## ABOUT THIS TASK
Reproduce the following lines verbatim, omitting the pictures from your output.

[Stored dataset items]

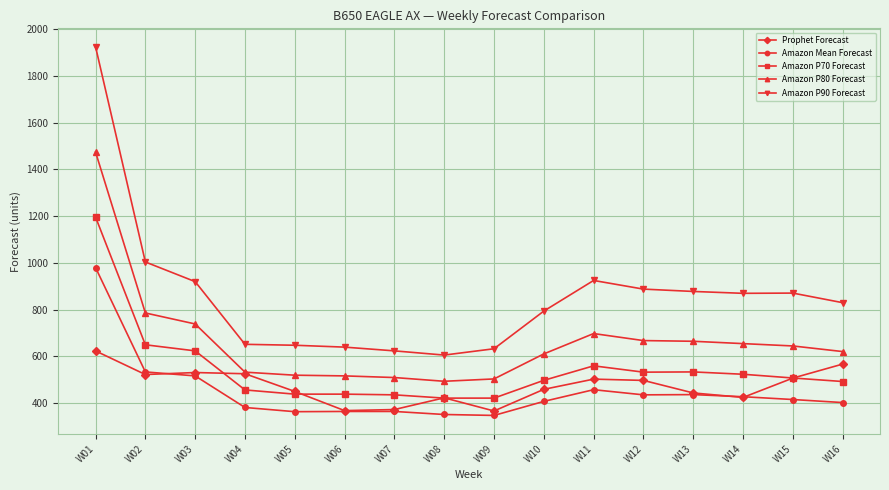

Is the value of Amazon P80 Forecast at W06 greater than the value of Amazon P90 Forecast at W10?

No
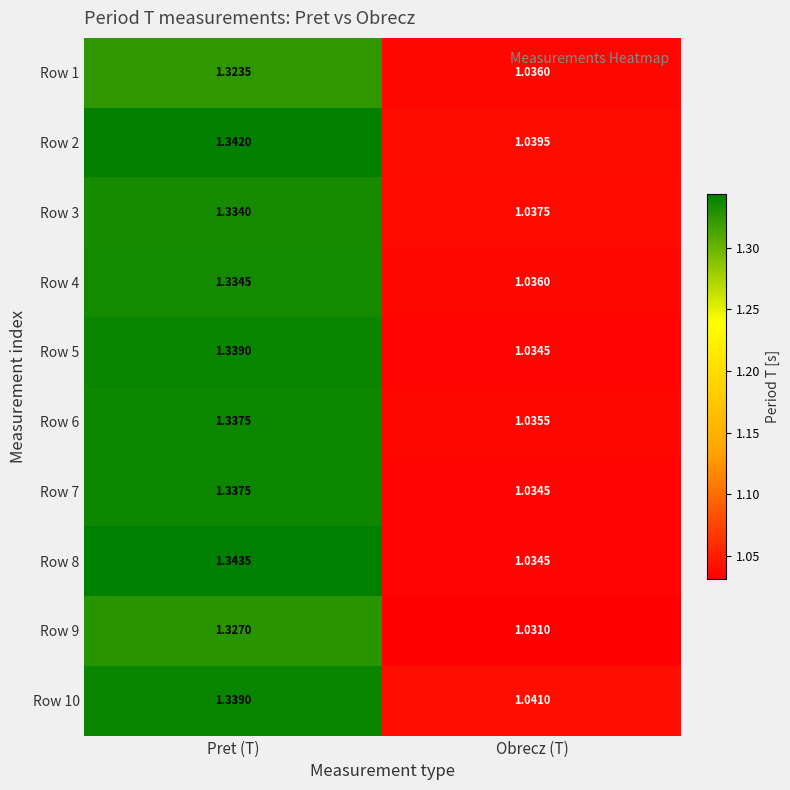

Is the value of Row 5 at Pret (T) greater than the value of Row 3 at Obrecz (T)?

Yes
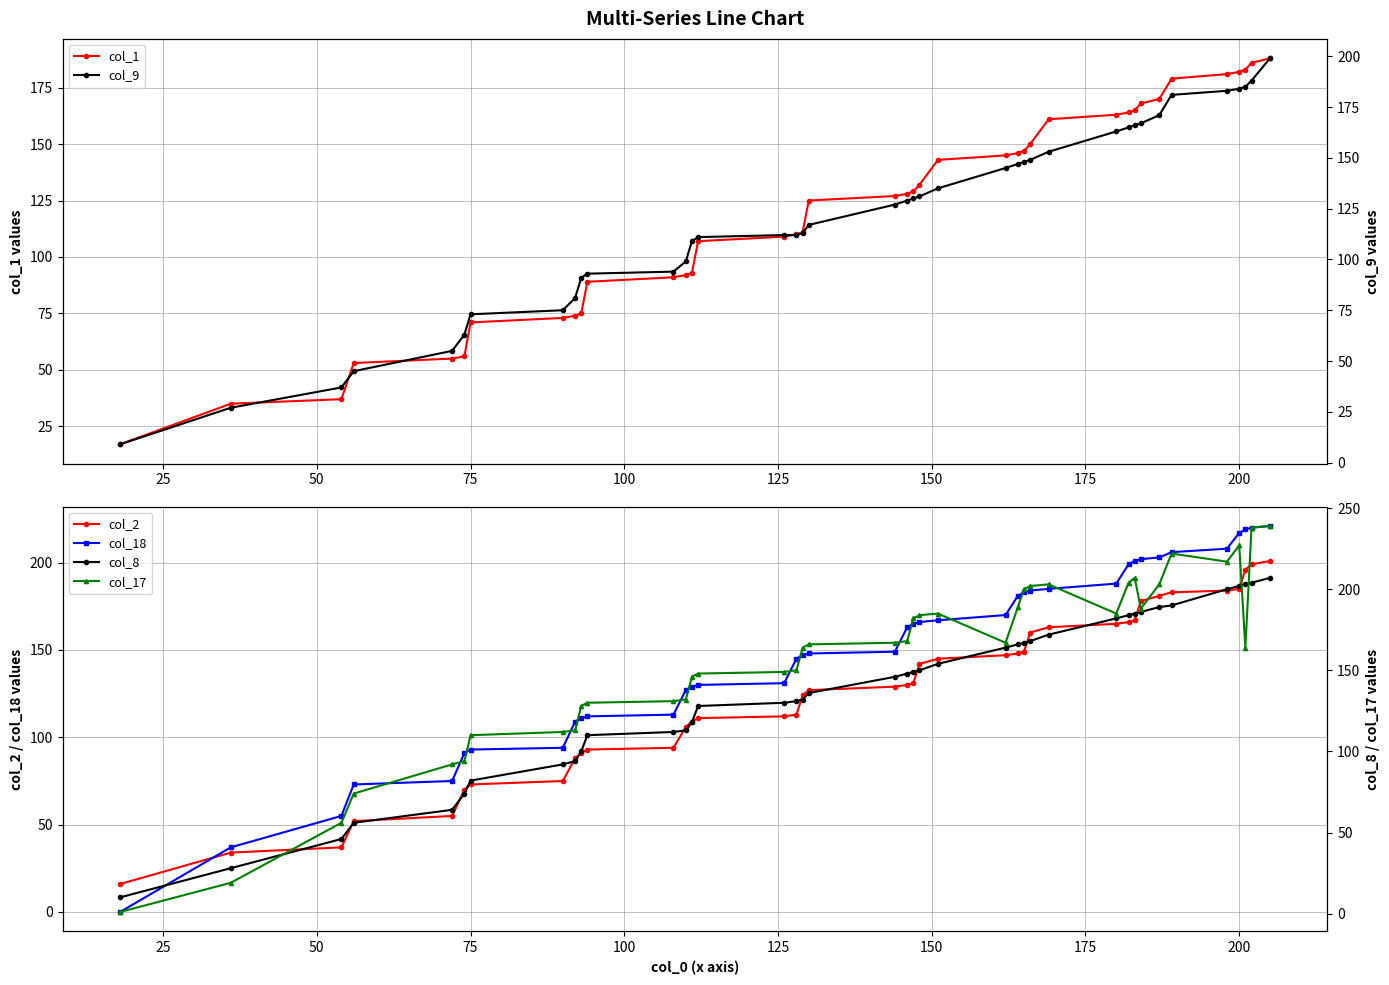

True or false: col_18 and col_2 cross at least once.

True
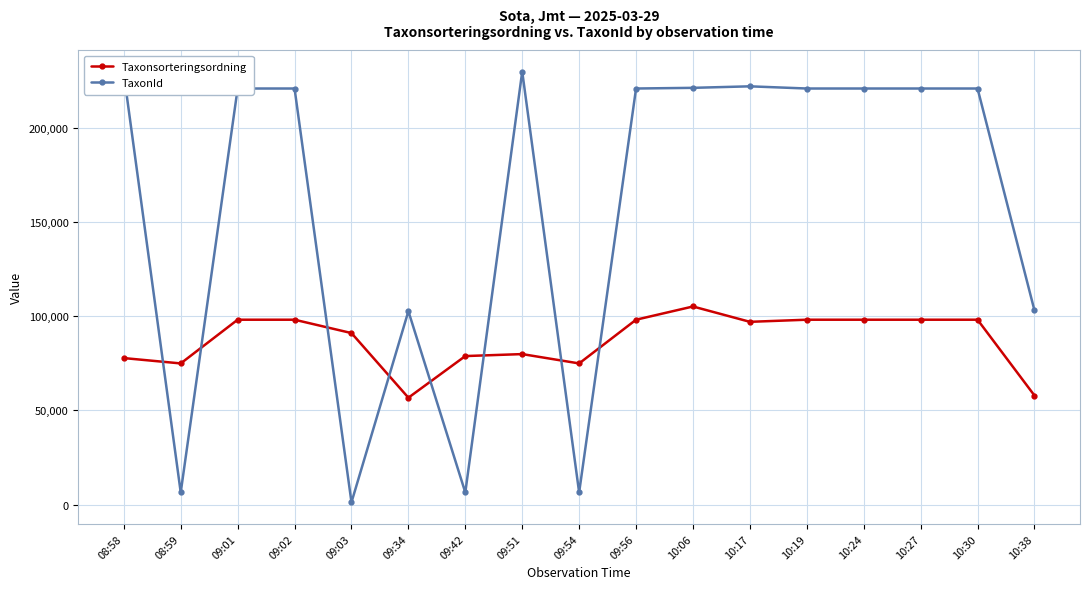

What are all the series names shown in the legend?

Taxonsorteringsordning, TaxonId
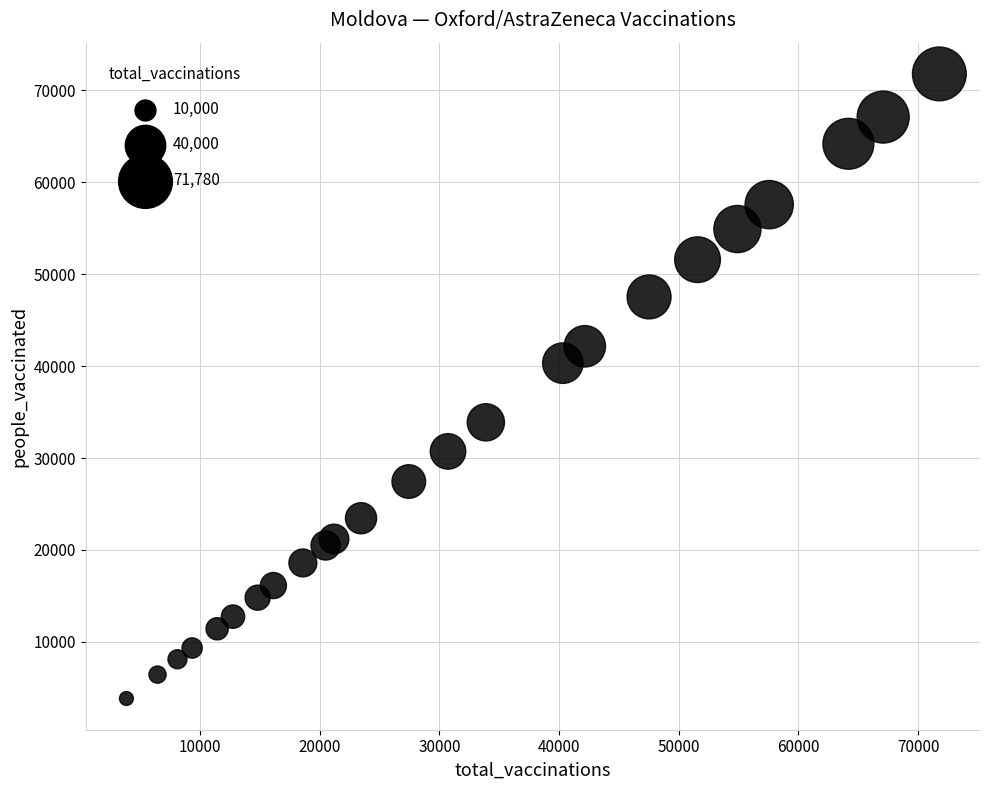

What Y value in the scatter plot is closest to 37814?

40321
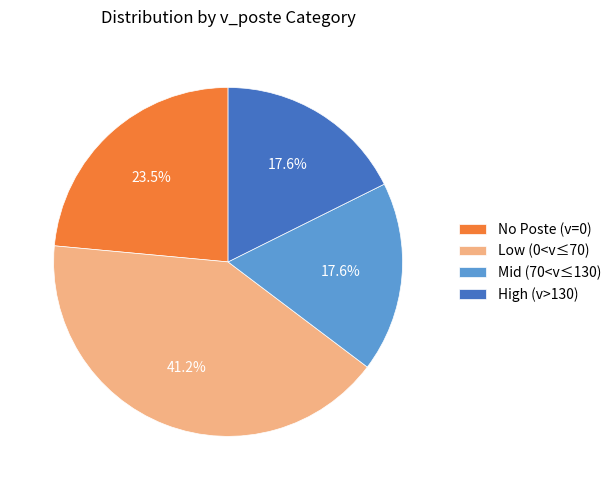

Do Low (0<v≤70) and Mid (70<v≤130) together represent more than half of the pie?

Yes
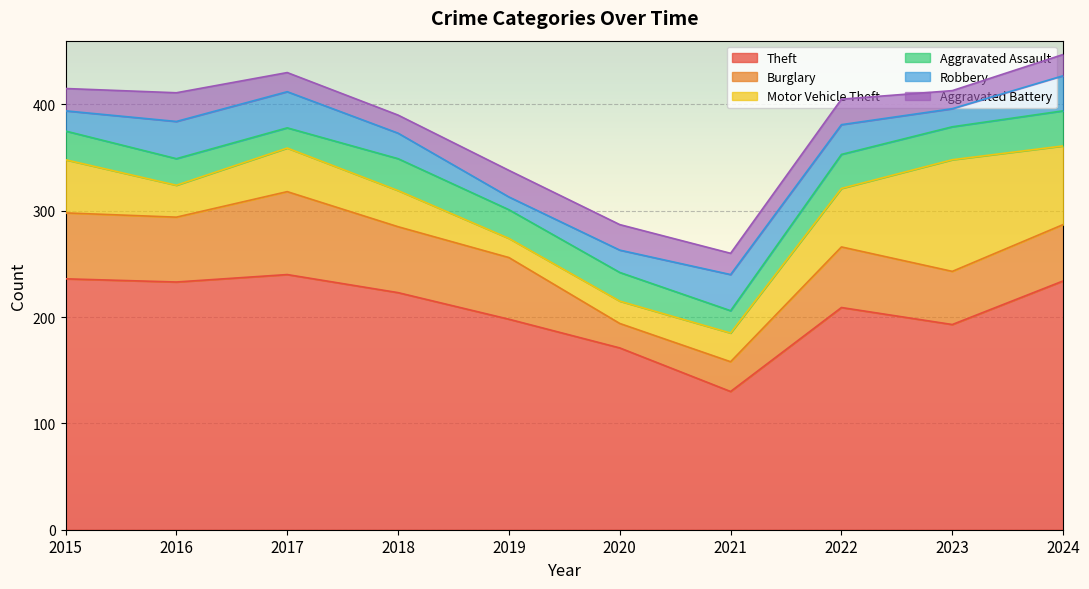

At which label does Motor Vehicle Theft reach its minimum?

2019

## ANSWER
Is the value of Amazon P80 Forecast at W06 greater than the value of Amazon P90 Forecast at W10?

No

Is the value of Row 5 at Pret (T) greater than the value of Row 3 at Obrecz (T)?

Yes

True or false: col_18 and col_2 cross at least once.

True

What are all the series names shown in the legend?

Taxonsorteringsordning, TaxonId

What Y value in the scatter plot is closest to 37814?

40321

Do Low (0<v≤70) and Mid (70<v≤130) together represent more than half of the pie?

Yes

At which label does Motor Vehicle Theft reach its minimum?

2019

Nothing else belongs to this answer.